▸ **Stated exercise**
Render the lines of the items as a JSON list of strings, one string per line and with blank lines omitted. Start at the line containing "on Thursday start?" and end at the final line of the items.

Collected data entries

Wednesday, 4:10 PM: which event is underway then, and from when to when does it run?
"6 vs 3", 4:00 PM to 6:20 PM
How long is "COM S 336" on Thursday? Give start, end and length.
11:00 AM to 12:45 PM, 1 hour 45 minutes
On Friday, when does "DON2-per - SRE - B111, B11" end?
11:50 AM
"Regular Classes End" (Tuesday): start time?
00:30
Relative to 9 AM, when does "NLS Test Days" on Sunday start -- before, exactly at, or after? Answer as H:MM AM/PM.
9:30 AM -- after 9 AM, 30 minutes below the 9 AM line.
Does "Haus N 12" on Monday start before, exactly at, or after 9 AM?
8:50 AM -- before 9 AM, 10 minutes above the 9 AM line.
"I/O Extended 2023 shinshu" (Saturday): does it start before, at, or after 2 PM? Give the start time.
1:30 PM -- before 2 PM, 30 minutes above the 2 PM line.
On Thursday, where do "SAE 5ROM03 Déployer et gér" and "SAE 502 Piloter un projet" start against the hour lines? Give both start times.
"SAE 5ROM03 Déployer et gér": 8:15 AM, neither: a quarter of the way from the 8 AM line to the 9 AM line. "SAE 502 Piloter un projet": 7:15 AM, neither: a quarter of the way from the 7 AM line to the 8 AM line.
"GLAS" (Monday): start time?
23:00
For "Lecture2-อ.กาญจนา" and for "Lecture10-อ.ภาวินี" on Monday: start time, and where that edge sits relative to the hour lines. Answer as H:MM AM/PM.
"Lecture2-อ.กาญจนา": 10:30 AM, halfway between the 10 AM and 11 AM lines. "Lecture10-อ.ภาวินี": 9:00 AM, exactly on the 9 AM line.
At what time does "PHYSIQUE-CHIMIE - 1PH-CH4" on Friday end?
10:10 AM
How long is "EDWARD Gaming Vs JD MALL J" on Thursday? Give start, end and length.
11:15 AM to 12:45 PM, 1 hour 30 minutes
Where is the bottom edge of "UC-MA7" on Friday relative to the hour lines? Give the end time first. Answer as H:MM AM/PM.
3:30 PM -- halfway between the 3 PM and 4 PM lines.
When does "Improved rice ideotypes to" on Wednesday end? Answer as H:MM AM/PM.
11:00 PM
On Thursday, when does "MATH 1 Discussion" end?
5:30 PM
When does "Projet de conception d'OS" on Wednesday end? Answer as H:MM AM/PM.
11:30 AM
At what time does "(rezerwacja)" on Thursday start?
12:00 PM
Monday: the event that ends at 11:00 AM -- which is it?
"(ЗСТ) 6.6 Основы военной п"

▸ **Response to the task**
[
  "At what time does \"(rezerwacja)\" on Thursday start?",
  "12:00 PM",
  "Monday: the event that ends at 11:00 AM -- which is it?",
  "\"(ЗСТ) 6.6 Основы военной п\""
]